> **TASK INPUTS**

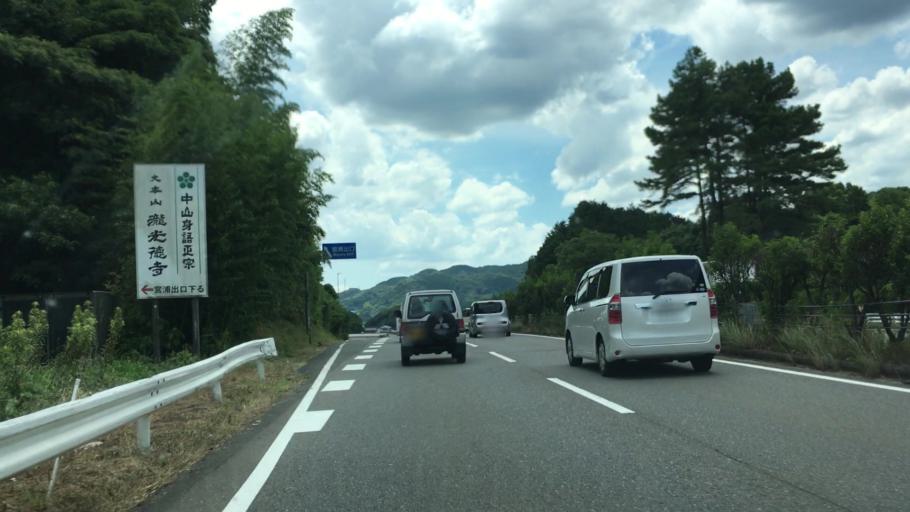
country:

--

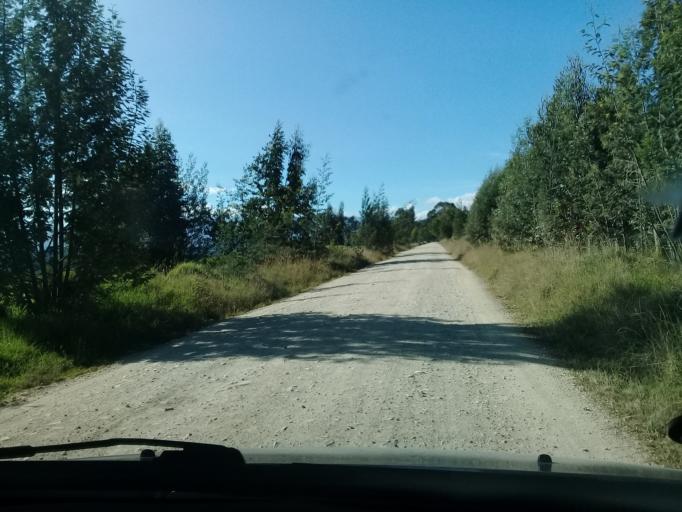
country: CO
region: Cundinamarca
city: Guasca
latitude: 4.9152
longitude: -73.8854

...

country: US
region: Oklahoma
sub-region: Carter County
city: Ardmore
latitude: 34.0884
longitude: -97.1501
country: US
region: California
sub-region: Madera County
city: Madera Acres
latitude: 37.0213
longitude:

> **DIRECTIVE**
Which lines in the rows above contain the string "region"? Pull out each of them in full, treating uppercase and lowercase letters as distinct.

> **WRITTEN RESPONSE**
region: Cundinamarca
region: Oklahoma
sub-region: Carter County
region: California
sub-region: Madera County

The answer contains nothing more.